Peki, kendini okutan yazı nedir? Her yazı okunur mu?

Kurgulanma akışı paragraflar arası bağlantısızlık göstermeyerek bir sonrası bir sonrasını merak ettirebiliyorsa yani okuyucuyu paragraftan paragrafa atlama duygusuyla sonuna kadar merak ve ilgi içerisinde vardırabiliyorsa işte o yazı, yazı sanatına uygun yazı demektir.
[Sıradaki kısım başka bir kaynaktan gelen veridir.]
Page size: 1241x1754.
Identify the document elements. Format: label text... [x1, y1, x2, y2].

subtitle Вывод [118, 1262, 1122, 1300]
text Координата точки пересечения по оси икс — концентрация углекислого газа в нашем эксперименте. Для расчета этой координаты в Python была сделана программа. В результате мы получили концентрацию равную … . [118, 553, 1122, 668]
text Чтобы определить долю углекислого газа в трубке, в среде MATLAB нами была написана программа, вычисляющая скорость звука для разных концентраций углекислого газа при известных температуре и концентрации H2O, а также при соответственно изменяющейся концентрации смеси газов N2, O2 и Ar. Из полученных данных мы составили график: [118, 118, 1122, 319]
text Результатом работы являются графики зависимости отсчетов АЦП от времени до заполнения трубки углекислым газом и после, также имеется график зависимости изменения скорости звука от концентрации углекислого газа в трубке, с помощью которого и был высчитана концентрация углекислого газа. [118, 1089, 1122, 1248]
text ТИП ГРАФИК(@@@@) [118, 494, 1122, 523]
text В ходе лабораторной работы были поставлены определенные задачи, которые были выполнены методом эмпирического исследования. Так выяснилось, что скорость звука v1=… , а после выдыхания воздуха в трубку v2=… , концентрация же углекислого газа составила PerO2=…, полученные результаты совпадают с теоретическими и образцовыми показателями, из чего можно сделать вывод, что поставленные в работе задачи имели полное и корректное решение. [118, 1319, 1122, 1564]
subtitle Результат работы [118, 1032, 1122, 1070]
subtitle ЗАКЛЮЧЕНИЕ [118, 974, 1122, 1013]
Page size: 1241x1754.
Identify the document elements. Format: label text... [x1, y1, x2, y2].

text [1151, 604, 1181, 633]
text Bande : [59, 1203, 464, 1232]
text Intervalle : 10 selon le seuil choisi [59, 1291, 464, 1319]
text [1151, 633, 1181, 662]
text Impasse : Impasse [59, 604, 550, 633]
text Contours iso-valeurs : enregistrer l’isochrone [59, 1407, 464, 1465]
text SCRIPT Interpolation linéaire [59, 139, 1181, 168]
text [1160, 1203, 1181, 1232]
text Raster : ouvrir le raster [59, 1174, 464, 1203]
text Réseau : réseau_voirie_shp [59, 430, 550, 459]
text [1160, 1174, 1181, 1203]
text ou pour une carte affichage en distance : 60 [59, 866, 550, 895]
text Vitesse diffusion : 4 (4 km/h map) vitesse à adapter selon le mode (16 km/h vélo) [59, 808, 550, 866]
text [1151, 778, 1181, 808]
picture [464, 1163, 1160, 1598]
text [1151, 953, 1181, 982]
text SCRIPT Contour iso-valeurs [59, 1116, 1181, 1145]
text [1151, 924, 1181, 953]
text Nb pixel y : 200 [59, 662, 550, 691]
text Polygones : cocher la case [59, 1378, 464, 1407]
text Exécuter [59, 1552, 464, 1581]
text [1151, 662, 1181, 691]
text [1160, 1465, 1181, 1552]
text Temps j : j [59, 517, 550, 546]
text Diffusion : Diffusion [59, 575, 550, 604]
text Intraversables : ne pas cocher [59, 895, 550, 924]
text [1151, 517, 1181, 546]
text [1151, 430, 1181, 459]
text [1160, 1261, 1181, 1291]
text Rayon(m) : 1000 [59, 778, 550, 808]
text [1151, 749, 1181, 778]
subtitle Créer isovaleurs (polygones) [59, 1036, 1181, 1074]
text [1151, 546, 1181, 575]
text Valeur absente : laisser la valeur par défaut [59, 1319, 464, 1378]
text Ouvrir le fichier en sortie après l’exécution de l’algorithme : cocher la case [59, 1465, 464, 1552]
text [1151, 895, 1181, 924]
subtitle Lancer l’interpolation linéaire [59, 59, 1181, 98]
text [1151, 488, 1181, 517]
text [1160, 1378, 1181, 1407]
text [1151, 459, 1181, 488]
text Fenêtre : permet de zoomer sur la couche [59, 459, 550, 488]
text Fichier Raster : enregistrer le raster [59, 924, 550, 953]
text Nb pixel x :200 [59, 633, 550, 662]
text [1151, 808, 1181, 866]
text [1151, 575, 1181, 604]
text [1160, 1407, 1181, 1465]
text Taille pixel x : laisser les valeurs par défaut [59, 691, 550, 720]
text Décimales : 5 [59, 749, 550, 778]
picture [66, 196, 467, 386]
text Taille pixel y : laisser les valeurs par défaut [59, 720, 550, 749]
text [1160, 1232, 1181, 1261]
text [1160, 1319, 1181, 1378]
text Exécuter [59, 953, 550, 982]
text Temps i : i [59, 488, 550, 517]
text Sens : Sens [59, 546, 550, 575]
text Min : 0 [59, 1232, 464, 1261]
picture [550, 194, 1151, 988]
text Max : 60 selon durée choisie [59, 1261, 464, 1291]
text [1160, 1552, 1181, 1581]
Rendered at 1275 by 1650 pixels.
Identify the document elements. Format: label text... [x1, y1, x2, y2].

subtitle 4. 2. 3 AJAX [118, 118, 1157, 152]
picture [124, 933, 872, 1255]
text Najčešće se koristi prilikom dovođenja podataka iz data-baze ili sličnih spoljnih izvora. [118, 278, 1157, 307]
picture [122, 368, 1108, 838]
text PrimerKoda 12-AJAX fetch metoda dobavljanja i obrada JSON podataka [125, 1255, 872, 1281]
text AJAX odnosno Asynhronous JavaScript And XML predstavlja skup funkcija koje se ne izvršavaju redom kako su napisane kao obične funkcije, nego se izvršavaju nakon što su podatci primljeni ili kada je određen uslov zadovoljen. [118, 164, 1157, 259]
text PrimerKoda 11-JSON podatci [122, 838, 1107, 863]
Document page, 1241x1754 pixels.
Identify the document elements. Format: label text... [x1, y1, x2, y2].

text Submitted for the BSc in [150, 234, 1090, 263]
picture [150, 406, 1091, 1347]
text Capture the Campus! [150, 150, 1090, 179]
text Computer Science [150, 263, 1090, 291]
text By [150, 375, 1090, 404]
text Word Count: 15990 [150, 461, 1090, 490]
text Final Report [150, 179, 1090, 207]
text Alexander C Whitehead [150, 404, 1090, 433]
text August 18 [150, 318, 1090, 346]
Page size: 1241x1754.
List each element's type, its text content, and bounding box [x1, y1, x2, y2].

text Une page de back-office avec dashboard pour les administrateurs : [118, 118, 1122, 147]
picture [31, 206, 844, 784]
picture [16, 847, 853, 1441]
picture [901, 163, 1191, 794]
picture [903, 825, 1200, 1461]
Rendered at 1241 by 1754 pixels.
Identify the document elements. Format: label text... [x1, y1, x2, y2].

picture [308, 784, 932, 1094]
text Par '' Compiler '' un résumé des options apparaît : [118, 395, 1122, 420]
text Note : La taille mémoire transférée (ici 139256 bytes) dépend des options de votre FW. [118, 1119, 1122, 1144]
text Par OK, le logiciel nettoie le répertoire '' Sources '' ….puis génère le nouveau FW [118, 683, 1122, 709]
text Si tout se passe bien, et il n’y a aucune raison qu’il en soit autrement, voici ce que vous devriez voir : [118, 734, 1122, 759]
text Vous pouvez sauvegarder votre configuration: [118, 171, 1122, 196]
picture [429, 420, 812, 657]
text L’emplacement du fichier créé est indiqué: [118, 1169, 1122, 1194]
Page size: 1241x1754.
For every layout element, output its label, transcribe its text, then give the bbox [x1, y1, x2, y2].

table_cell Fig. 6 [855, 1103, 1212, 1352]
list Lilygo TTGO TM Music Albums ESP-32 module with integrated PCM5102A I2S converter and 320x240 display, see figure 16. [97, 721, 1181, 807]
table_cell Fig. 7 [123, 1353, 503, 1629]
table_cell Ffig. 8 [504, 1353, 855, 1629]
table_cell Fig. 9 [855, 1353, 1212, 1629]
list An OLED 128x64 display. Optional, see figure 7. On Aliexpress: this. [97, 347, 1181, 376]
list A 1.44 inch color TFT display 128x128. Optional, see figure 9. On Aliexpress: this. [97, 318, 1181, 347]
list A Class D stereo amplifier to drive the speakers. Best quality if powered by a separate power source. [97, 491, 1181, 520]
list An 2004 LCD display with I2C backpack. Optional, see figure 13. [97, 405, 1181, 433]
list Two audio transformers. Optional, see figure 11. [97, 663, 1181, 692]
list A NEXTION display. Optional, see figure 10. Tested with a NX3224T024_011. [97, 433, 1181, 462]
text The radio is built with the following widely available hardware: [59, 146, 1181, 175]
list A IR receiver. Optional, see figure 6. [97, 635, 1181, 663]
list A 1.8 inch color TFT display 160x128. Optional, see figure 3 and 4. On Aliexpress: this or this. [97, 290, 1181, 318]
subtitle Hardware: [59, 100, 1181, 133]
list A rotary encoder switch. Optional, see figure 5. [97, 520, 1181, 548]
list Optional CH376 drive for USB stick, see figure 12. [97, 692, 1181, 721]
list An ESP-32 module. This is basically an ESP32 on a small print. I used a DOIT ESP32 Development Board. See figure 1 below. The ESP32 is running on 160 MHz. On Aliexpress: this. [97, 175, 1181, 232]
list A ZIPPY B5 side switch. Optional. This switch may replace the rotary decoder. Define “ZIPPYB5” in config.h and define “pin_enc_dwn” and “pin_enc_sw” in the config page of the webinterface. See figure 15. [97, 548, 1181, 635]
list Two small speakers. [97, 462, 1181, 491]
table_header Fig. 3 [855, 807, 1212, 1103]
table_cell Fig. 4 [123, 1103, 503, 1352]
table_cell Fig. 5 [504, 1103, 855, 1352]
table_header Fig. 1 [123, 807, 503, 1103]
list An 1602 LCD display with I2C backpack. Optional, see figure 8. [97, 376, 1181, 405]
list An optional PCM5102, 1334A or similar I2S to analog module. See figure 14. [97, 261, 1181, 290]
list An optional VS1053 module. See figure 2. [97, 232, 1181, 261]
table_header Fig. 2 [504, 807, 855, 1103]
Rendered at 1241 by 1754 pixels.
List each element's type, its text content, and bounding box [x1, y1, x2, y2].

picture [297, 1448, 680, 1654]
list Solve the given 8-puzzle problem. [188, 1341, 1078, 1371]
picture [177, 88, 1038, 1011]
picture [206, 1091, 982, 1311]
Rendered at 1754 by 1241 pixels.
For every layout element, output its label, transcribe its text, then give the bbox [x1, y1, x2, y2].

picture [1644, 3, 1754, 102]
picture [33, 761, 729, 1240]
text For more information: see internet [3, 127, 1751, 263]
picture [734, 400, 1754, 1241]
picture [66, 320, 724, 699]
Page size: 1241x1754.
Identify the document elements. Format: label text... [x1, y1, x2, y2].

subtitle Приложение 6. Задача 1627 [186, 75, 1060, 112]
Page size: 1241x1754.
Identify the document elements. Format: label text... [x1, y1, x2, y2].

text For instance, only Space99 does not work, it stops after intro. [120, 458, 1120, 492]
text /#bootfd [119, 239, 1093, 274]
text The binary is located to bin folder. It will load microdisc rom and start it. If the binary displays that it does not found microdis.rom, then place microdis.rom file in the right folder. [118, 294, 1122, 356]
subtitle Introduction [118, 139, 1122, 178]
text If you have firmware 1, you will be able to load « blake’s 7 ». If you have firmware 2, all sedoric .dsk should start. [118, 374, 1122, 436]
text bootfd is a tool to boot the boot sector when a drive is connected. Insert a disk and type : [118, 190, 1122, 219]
Yazı artık her ne türden olursa; ister edebi, ister fikrî.

Bazı yazılar var ki sadece çok dar özel ilgi alanlarına yönelmiş beyinlerce anlaşılabilirken genele yayılmış topluluklarca anlaşılamayabilir. Okuma tercihi ve anlama kapasitesi, bir toplumdaki zekâ ile birikim “çan eğrisine” paralellik gösterir. Örneğin şimdi hiç sebepsiz, aniden aklıma düşen Filozof Heidegger felsefesini kaç kişi anlar okusa? Onun kendine ait kuramının öncesini, sonrasını bileceksin, üstüne inşa ettiği felsefenin öncüllerini bileceksin vs. E işte felsefeden tümden uzak duranlara ve felsefenin ortadan kalkma riskine karşı imdada edebiyat yetişmiştir. Nedir o? Yazın türleri içinde “Deneme” dediğimiz bir türdür bu.

DENEME

Deneme, felsefe yapma ihtiyacının uzantısı olarak hayatın çeşitli alanlarına dair bilginin ve söylemin popülerleştirilmiş, anlaşılır kılınmış hatta basitleştirilmiş hâlidir. Bu sanat üç beş kelimelik sloganik söz öbekleriyle olmaz. Düşünceyi açımlamak gerekmektedir. Siz Montaigne’e bakmayınız, o tekil bir biçemdir. Çok uzun denemeleri olduğu gibi çok kısaları da var.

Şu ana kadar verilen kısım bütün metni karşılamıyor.